I'm not really close with many master distillers. I'd consider Jim McEwan an acquaintance, I guess. I've shaken hands with Jimmy Russell and I've talked to Harlen Wheatley on the phone once. Jim Rutledge, on the other hand, is a man who I've been communicating with more frequently as of late. I have a lot in common with him. Beside the fact that we're both devilishly handsome, we seem to share common philosophies when it comes to whiskey. I find that the more I correspond with Jim, the more I like what he has to say, which has led to numerous conversations over the past few weeks. We all know that his whiskey is masterful, but there's a lot more than just fine Bourbon keeping Four Roses in the game. Rutledge's keen insight and common sense have a lot to do with the success of the brand. Seeing that he was in the area, he freed up a few minutes to drop by our Redwood City store and have a brief chat. Here are some of the highlights:
- Jim was interested in what other distilleries had to say about the current corn drought.

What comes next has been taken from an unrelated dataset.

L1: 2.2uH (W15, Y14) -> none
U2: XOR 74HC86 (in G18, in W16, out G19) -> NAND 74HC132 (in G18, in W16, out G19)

I told him that of all the people I had spoken with, he was the only person who had mentioned non-GMO corn or a decrease in quality as part of the problem. Everyone else had discussed price increases and availability. Jim said that their current agreement with several farmers (which has been in place for more than 50 years) is a big help to their supply issues and quality concerns. They've worked with the same families for decades so there's a long history of loyalty. He did hint that other producers have tried to convince these same farmers to switch sides, but that they've remained dedicated to Four Roses. He was candid, however, about the fact that GMO corn may be unavoidable in the future. Not so much because of production concerns, but because there may be no other choice.
- We talked about some of the special releases and the fact that Four Roses is one of the few distilleries that hasn't faced a shortage, or been forced to allocate their product. Jim told me that he approached the company board about California's booming market years ago, letting them know about the huge spike in whiskey sales they should expect and that Four Roses would need to be prepared for it. That foresight paid off big. Jim makes regular visits to the Bay Area, so he's experienced the scene for himself. He definitely recognized early the feeling in San Francisco when it comes to Bourbon - there's an insatiable thirst.

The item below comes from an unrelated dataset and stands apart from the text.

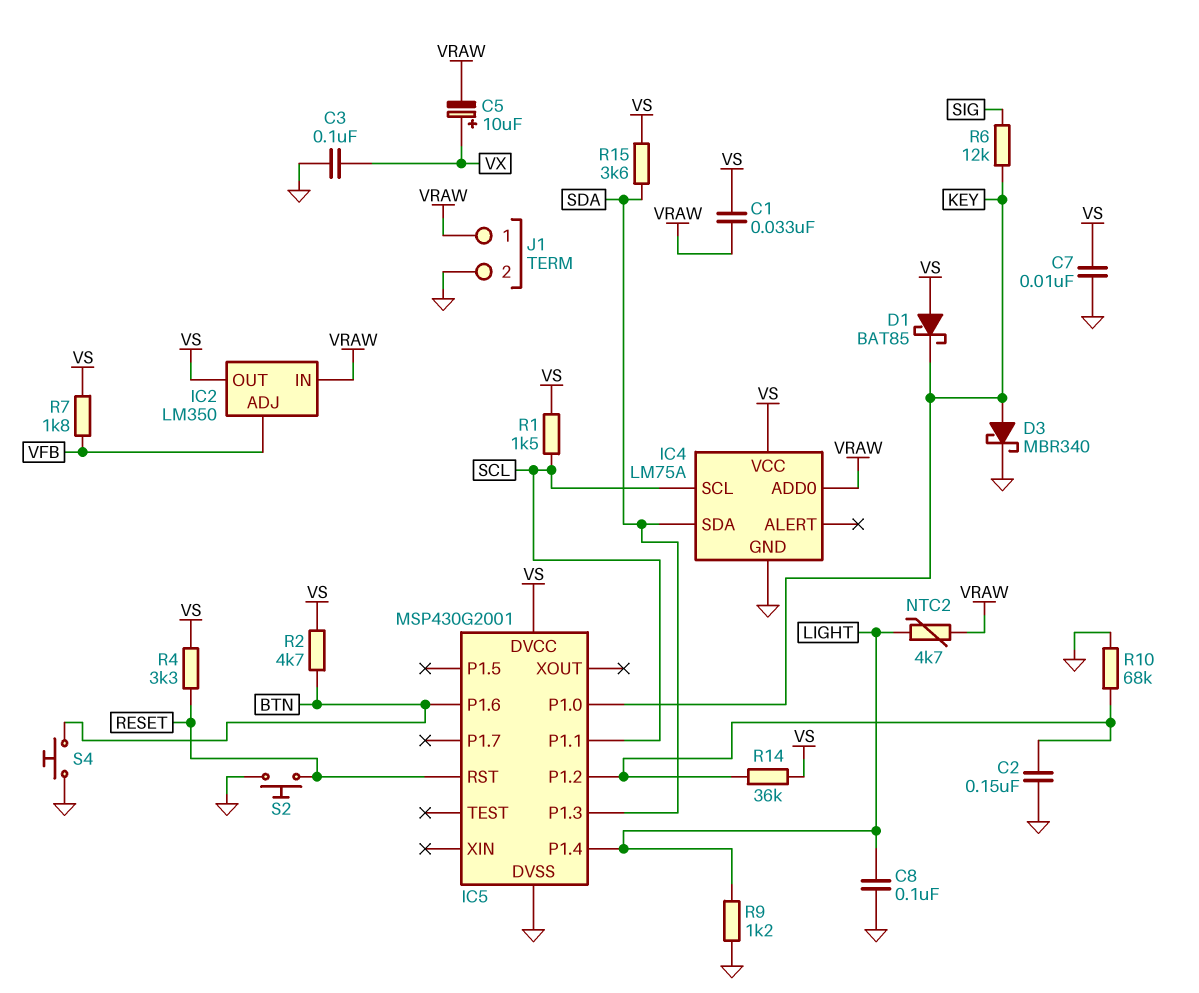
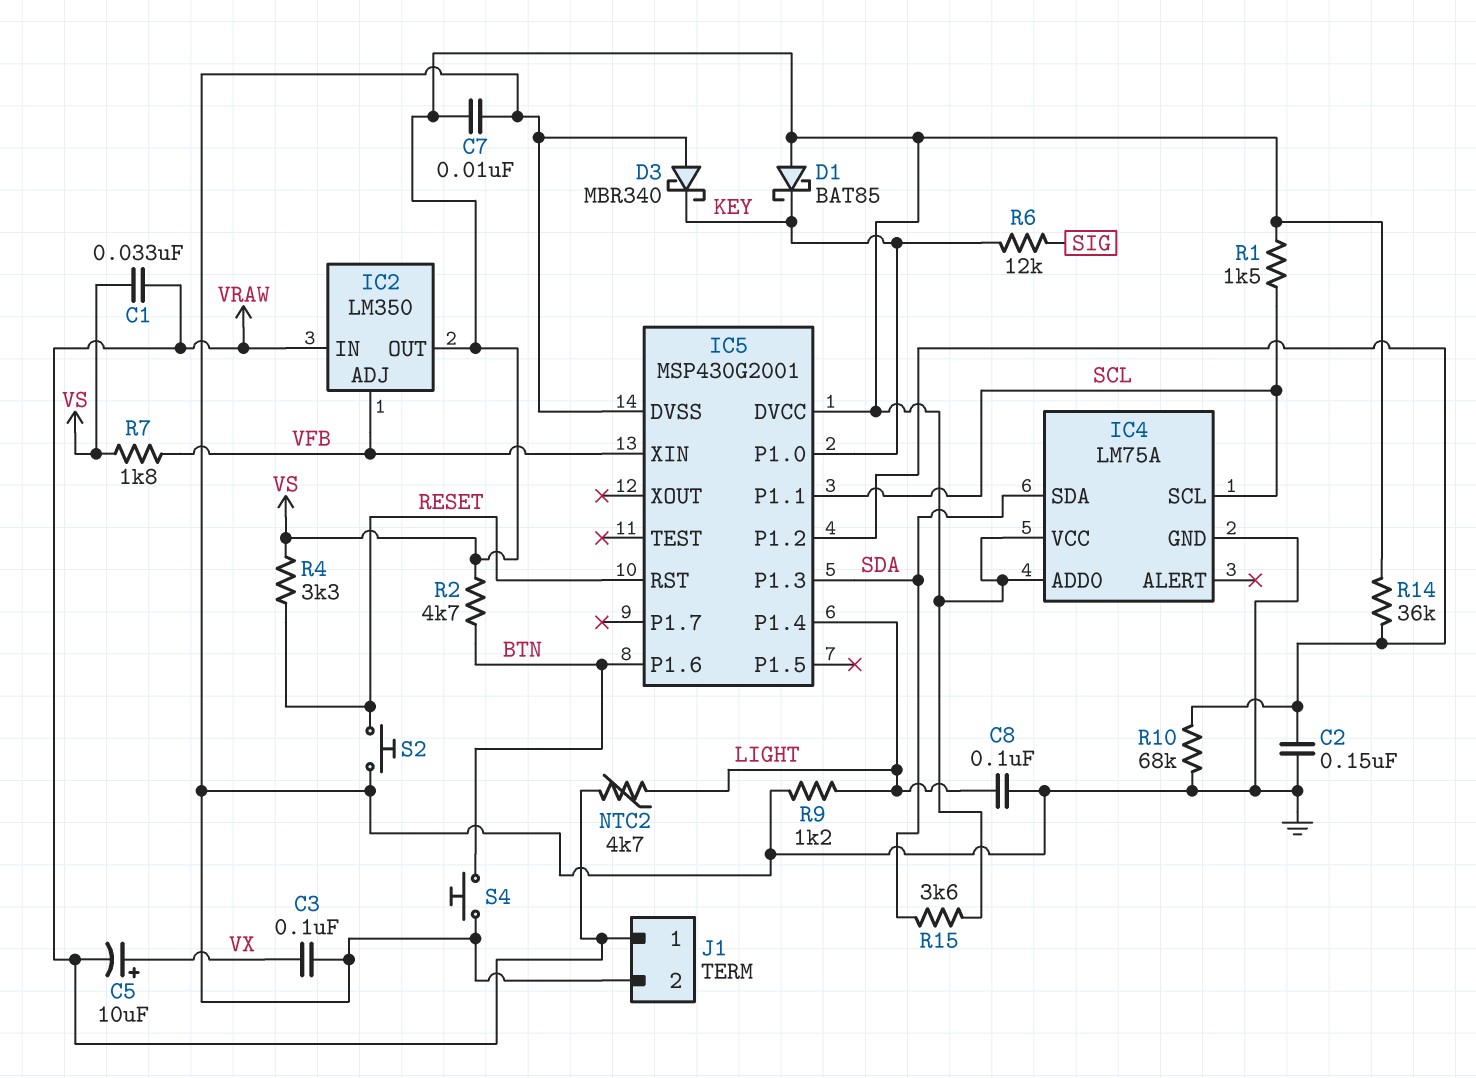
D3: schottky MBR340 (A KEY, K GND) -> schottky MBR340 (A GND, K KEY)
IC4 pin ADD0: VRAW -> VS
IC5 pin XIN: none -> VFB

- I also mentioned to him that the shortage of aged stocks has limited my top shelf selection - no more Elijah Craig 18, no Vintage 17, no older Bourbon of any kind. I told him that the current 2012 single barrel release from Four Roses is probably the best choice I have for any customer in search of a special bottle. There are no older, pricier options right now from any producer, which surprises many people who see the exact opposite on the single malt shelf. Jim mentioned that they would be releasing a new limited-edition small batch in September that would feature some older 17 year old stock as part of the marriage. He did say that the Four Roses gift shop currently sells this 17 year Bourbon as a special in-store-only single cask, so if you're in the area get one for me! However, Jim has more respect for the small batch creation than for the single barrel stuff because it's a creative process that allows for artistic expression. He said, "One plus one doesn't necessarily equal two when it comes to crafting a whiskey. We might be able to make a four or a five if we do our job well." For him, the upcoming small batch edition is one of the best whiskies Four Roses has ever released.
Like me, Jim feels that Bourbon tends to peak around eight to twelve years of age, so he's definitely out there trying to put an end to age-ism, or the idea that older is better. However, he refuses to tell people that any type of whiskey is "better" than any other, choosing to taste with enthusiasts and demanding that they make up their own mind about quality. I love the way this guy thinks about whiskey. He's quality-oriented and dedicated to education. We'll likely be sitting down together again soon for a podcast episode (it's been quite a while, hasn't it?) where we can flesh out some of these thoughts in more detail.
In the meantime, I've got a store full of autographed bottles. It's the first thing he does every time he walks in. Straight to the shelf, pen out, ready to go. A true professional and a class act in the booze industry.